On peut affirmer que le signe de reconnaissance ou la marque dont se dote chacune de ces entités politiques, comme si elle se trouvait en concurrence avec les autres, ne contribue pas non plus à clarifier la lecture de ces espaces urbains. Ce phénomène n'est pas particulier aux communes du Grand Paris mais leur nombre donne à cette cacophonie de signes une dimension exemplaire. J'évoque en ce point cette logique qui conduit les villes, et les espaces publics, à se doter d'un logotype et à considérer ce signe comme relevant de leur identité. Ces constructions artificielles fondées sur l'originalité et la visibilité se trouvent dans l'incapacité d'exprimer leur lien à un territoire plus large, elles ne supportent aucun voisinage et ne contribuent qu'exceptionnellement à une intelligibilité civique du territoire.
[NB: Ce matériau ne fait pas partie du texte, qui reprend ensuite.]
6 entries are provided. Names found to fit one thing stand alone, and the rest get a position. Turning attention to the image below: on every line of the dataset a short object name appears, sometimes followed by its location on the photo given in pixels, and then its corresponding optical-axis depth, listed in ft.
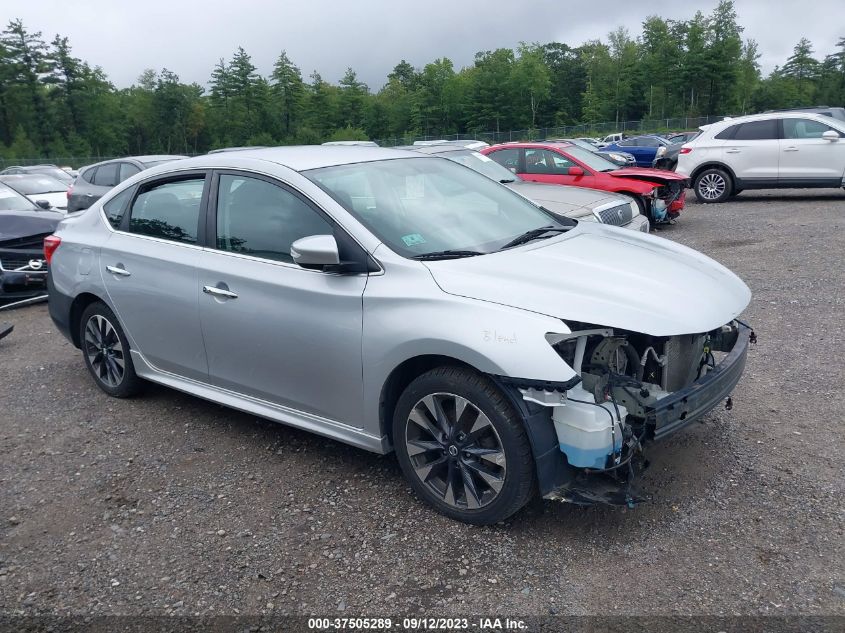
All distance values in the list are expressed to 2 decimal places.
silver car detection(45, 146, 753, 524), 10.33
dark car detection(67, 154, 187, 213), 42.27
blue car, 74.80
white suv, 44.11
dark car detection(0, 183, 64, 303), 27.81
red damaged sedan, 38.09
Au contraire, comme les marques de lessive, elles s'imposent par leurs formes inutilement expressives et par l'effet de répétition, souvent affligeant pour le citoyen. La logique de marque est entrée dans nos espaces démocratiques. Cet esprit n'apporte ni intelligibilité, ni vraiment distinction, tout se ressemble en fin de compte. S'opèrent plutôt des frontières qui empêchent les relations urbaines. La multiplicité de ces logotypes simplistes, sans aucun lien les uns avec les autres et ne parvenant à dépasser le « moi, je », fait aujourd'hui obstacle à l'intelligibilité urbaine que j'évoquais auparavant.
Le grand défi de la démocratie du futur passe au contraire par une meilleure confrontation du citoyen avec la riche complexité des institutions, des infrastructures et des territoires. Il faut donner à nos concitoyens les outils pour la comprendre et agir sur elles. Le design civique que je défends essaie de rendre accessibles ces espaces publics et ces structures urbaines, administratives et politiques, sans pour autant procéder à ce simplisme qui place le citoyen dans l'incapacité de répondre à la responsabilité qui lui incombe. Les nouvelles régions, les métropoles, les communautés d'agglomération et autres structures territoriales appellent de nouvelles formes de représentation qui rendent compte de leur fonctionnement, de leurs compétences, de leurs droits et de leurs liens avec d'autres structures. J'estime qu'il faut aujourd'hui passer de la représentation du « moi, je » à celle de la relation. Le design graphique peut participer de cette lecture du complexe contemporain.